What you will do: Write out all of the material below again, swapping every "developed" for "processed" and leaving everything else the same.

Saved data entries:
┌──
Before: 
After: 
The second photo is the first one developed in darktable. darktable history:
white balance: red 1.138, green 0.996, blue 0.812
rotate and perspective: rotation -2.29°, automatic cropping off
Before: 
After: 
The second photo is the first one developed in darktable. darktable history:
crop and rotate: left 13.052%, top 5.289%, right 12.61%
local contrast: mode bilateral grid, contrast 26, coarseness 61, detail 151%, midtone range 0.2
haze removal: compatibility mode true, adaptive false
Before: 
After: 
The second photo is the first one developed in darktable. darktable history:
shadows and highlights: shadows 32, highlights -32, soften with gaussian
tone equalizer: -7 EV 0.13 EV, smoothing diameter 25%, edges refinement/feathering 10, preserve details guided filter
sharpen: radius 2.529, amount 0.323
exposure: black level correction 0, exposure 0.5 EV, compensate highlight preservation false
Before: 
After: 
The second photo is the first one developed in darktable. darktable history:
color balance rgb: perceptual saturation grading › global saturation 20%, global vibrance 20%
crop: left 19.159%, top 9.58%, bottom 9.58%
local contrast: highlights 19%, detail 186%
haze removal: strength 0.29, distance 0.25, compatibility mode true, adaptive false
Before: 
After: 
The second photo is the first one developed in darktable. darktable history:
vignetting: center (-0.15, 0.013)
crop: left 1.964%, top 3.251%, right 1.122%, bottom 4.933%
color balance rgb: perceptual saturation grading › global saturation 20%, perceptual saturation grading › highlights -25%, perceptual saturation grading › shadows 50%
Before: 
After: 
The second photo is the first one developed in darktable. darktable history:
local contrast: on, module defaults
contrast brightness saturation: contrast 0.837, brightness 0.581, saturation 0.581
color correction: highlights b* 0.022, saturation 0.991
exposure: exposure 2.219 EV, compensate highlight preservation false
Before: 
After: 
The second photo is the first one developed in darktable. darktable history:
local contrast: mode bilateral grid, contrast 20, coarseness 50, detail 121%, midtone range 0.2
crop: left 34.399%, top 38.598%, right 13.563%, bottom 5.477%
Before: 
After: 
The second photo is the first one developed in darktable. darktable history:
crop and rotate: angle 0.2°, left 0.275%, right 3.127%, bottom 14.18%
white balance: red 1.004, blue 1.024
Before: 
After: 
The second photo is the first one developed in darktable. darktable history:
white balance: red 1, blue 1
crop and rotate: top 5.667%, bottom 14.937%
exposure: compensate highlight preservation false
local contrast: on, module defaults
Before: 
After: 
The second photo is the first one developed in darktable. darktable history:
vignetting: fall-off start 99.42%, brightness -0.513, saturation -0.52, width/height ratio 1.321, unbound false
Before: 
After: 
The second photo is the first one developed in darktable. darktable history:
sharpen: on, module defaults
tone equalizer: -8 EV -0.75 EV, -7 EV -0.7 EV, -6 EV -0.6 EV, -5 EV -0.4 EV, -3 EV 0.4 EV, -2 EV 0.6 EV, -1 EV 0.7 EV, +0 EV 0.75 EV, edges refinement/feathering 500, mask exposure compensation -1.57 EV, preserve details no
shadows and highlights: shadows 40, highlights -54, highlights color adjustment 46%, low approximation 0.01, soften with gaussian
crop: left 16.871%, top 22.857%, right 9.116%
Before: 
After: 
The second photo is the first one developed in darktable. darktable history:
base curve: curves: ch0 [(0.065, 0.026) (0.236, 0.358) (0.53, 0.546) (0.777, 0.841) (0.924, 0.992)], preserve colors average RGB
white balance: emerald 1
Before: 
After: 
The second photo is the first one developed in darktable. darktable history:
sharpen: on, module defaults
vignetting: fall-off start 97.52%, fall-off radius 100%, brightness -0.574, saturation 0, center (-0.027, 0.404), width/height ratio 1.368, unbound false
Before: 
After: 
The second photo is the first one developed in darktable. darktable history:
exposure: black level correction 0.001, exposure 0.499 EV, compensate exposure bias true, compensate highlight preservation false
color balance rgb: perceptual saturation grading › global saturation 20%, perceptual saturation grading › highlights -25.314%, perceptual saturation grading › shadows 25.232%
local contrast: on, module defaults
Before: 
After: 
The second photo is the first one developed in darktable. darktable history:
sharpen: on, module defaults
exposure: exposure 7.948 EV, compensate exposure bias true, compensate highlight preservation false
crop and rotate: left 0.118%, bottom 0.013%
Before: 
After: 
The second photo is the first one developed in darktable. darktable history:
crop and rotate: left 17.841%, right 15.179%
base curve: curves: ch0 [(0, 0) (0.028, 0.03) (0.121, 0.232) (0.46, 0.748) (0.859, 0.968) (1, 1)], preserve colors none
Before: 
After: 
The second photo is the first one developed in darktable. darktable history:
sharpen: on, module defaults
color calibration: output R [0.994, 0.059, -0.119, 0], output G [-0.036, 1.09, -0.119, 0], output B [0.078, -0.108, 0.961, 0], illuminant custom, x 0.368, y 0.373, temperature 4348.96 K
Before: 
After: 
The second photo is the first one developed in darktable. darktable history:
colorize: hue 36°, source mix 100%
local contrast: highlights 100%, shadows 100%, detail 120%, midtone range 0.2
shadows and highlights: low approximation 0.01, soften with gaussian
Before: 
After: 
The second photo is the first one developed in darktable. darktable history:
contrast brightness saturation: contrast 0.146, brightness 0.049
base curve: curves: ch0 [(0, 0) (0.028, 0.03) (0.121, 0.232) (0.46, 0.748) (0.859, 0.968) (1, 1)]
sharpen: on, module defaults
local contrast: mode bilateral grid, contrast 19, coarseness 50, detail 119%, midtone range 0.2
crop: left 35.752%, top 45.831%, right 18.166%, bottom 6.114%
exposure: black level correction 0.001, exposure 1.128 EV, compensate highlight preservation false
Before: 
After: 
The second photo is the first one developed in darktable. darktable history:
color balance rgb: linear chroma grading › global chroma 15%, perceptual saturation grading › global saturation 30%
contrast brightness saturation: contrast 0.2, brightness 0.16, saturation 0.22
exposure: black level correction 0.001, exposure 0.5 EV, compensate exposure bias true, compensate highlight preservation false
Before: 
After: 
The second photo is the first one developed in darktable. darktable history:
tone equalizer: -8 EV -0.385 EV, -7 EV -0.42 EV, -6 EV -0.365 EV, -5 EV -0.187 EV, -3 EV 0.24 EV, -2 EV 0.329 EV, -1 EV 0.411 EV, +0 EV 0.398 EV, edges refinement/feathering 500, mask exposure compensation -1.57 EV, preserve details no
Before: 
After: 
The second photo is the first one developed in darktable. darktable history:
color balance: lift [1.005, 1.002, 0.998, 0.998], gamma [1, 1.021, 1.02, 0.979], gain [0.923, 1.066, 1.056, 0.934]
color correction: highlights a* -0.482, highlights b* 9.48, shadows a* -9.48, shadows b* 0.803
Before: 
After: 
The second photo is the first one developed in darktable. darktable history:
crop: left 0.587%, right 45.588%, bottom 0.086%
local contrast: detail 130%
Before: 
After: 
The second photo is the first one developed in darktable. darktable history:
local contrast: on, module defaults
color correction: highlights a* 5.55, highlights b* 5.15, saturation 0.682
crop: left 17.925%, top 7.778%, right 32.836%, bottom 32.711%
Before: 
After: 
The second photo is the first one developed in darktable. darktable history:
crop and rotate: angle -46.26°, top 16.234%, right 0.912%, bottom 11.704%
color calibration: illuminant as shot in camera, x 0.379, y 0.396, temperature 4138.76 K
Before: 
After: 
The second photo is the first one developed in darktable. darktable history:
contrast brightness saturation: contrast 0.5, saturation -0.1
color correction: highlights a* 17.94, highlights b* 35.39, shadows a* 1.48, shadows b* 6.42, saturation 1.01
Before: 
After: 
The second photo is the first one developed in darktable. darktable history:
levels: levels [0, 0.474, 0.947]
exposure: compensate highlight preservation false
└──
Right answer:
Before: 
After: 
The second photo is the first one processed in darktable. darktable history:
white balance: red 1.138, green 0.996, blue 0.812
rotate and perspective: rotation -2.29°, automatic cropping off
Before: 
After: 
The second photo is the first one processed in darktable. darktable history:
crop and rotate: left 13.052%, top 5.289%, right 12.61%
local contrast: mode bilateral grid, contrast 26, coarseness 61, detail 151%, midtone range 0.2
haze removal: compatibility mode true, adaptive false
Before: 
After: 
The second photo is the first one processed in darktable. darktable history:
shadows and highlights: shadows 32, highlights -32, soften with gaussian
tone equalizer: -7 EV 0.13 EV, smoothing diameter 25%, edges refinement/feathering 10, preserve details guided filter
sharpen: radius 2.529, amount 0.323
exposure: black level correction 0, exposure 0.5 EV, compensate highlight preservation false
Before: 
After: 
The second photo is the first one processed in darktable. darktable history:
color balance rgb: perceptual saturation grading › global saturation 20%, global vibrance 20%
crop: left 19.159%, top 9.58%, bottom 9.58%
local contrast: highlights 19%, detail 186%
haze removal: strength 0.29, distance 0.25, compatibility mode true, adaptive false
Before: 
After: 
The second photo is the first one processed in darktable. darktable history:
vignetting: center (-0.15, 0.013)
crop: left 1.964%, top 3.251%, right 1.122%, bottom 4.933%
color balance rgb: perceptual saturation grading › global saturation 20%, perceptual saturation grading › highlights -25%, perceptual saturation grading › shadows 50%
Before: 
After: 
The second photo is the first one processed in darktable. darktable history:
local contrast: on, module defaults
contrast brightness saturation: contrast 0.837, brightness 0.581, saturation 0.581
color correction: highlights b* 0.022, saturation 0.991
exposure: exposure 2.219 EV, compensate highlight preservation false
Before: 
After: 
The second photo is the first one processed in darktable. darktable history:
local contrast: mode bilateral grid, contrast 20, coarseness 50, detail 121%, midtone range 0.2
crop: left 34.399%, top 38.598%, right 13.563%, bottom 5.477%
Before: 
After: 
The second photo is the first one processed in darktable. darktable history:
crop and rotate: angle 0.2°, left 0.275%, right 3.127%, bottom 14.18%
white balance: red 1.004, blue 1.024
Before: 
After: 
The second photo is the first one processed in darktable. darktable history:
white balance: red 1, blue 1
crop and rotate: top 5.667%, bottom 14.937%
exposure: compensate highlight preservation false
local contrast: on, module defaults
Before: 
After: 
The second photo is the first one processed in darktable. darktable history:
vignetting: fall-off start 99.42%, brightness -0.513, saturation -0.52, width/height ratio 1.321, unbound false
Before: 
After: 
The second photo is the first one processed in darktable. darktable history:
sharpen: on, module defaults
tone equalizer: -8 EV -0.75 EV, -7 EV -0.7 EV, -6 EV -0.6 EV, -5 EV -0.4 EV, -3 EV 0.4 EV, -2 EV 0.6 EV, -1 EV 0.7 EV, +0 EV 0.75 EV, edges refinement/feathering 500, mask exposure compensation -1.57 EV, preserve details no
shadows and highlights: shadows 40, highlights -54, highlights color adjustment 46%, low approximation 0.01, soften with gaussian
crop: left 16.871%, top 22.857%, right 9.116%
Before: 
After: 
The second photo is the first one processed in darktable. darktable history:
base curve: curves: ch0 [(0.065, 0.026) (0.236, 0.358) (0.53, 0.546) (0.777, 0.841) (0.924, 0.992)], preserve colors average RGB
white balance: emerald 1
Before: 
After: 
The second photo is the first one processed in darktable. darktable history:
sharpen: on, module defaults
vignetting: fall-off start 97.52%, fall-off radius 100%, brightness -0.574, saturation 0, center (-0.027, 0.404), width/height ratio 1.368, unbound false
Before: 
After: 
The second photo is the first one processed in darktable. darktable history:
exposure: black level correction 0.001, exposure 0.499 EV, compensate exposure bias true, compensate highlight preservation false
color balance rgb: perceptual saturation grading › global saturation 20%, perceptual saturation grading › highlights -25.314%, perceptual saturation grading › shadows 25.232%
local contrast: on, module defaults
Before: 
After: 
The second photo is the first one processed in darktable. darktable history:
sharpen: on, module defaults
exposure: exposure 7.948 EV, compensate exposure bias true, compensate highlight preservation false
crop and rotate: left 0.118%, bottom 0.013%
Before: 
After: 
The second photo is the first one processed in darktable. darktable history:
crop and rotate: left 17.841%, right 15.179%
base curve: curves: ch0 [(0, 0) (0.028, 0.03) (0.121, 0.232) (0.46, 0.748) (0.859, 0.968) (1, 1)], preserve colors none
Before: 
After: 
The second photo is the first one processed in darktable. darktable history:
sharpen: on, module defaults
color calibration: output R [0.994, 0.059, -0.119, 0], output G [-0.036, 1.09, -0.119, 0], output B [0.078, -0.108, 0.961, 0], illuminant custom, x 0.368, y 0.373, temperature 4348.96 K
Before: 
After: 
The second photo is the first one processed in darktable. darktable history:
colorize: hue 36°, source mix 100%
local contrast: highlights 100%, shadows 100%, detail 120%, midtone range 0.2
shadows and highlights: low approximation 0.01, soften with gaussian
Before: 
After: 
The second photo is the first one processed in darktable. darktable history:
contrast brightness saturation: contrast 0.146, brightness 0.049
base curve: curves: ch0 [(0, 0) (0.028, 0.03) (0.121, 0.232) (0.46, 0.748) (0.859, 0.968) (1, 1)]
sharpen: on, module defaults
local contrast: mode bilateral grid, contrast 19, coarseness 50, detail 119%, midtone range 0.2
crop: left 35.752%, top 45.831%, right 18.166%, bottom 6.114%
exposure: black level correction 0.001, exposure 1.128 EV, compensate highlight preservation false
Before: 
After: 
The second photo is the first one processed in darktable. darktable history:
color balance rgb: linear chroma grading › global chroma 15%, perceptual saturation grading › global saturation 30%
contrast brightness saturation: contrast 0.2, brightness 0.16, saturation 0.22
exposure: black level correction 0.001, exposure 0.5 EV, compensate exposure bias true, compensate highlight preservation false
Before: 
After: 
The second photo is the first one processed in darktable. darktable history:
tone equalizer: -8 EV -0.385 EV, -7 EV -0.42 EV, -6 EV -0.365 EV, -5 EV -0.187 EV, -3 EV 0.24 EV, -2 EV 0.329 EV, -1 EV 0.411 EV, +0 EV 0.398 EV, edges refinement/feathering 500, mask exposure compensation -1.57 EV, preserve details no
Before: 
After: 
The second photo is the first one processed in darktable. darktable history:
color balance: lift [1.005, 1.002, 0.998, 0.998], gamma [1, 1.021, 1.02, 0.979], gain [0.923, 1.066, 1.056, 0.934]
color correction: highlights a* -0.482, highlights b* 9.48, shadows a* -9.48, shadows b* 0.803
Before: 
After: 
The second photo is the first one processed in darktable. darktable history:
crop: left 0.587%, right 45.588%, bottom 0.086%
local contrast: detail 130%
Before: 
After: 
The second photo is the first one processed in darktable. darktable history:
local contrast: on, module defaults
color correction: highlights a* 5.55, highlights b* 5.15, saturation 0.682
crop: left 17.925%, top 7.778%, right 32.836%, bottom 32.711%
Before: 
After: 
The second photo is the first one processed in darktable. darktable history:
crop and rotate: angle -46.26°, top 16.234%, right 0.912%, bottom 11.704%
color calibration: illuminant as shot in camera, x 0.379, y 0.396, temperature 4138.76 K
Before: 
After: 
The second photo is the first one processed in darktable. darktable history:
contrast brightness saturation: contrast 0.5, saturation -0.1
color correction: highlights a* 17.94, highlights b* 35.39, shadows a* 1.48, shadows b* 6.42, saturation 1.01
Before: 
After: 
The second photo is the first one processed in darktable. darktable history:
levels: levels [0, 0.474, 0.947]
exposure: compensate highlight preservation false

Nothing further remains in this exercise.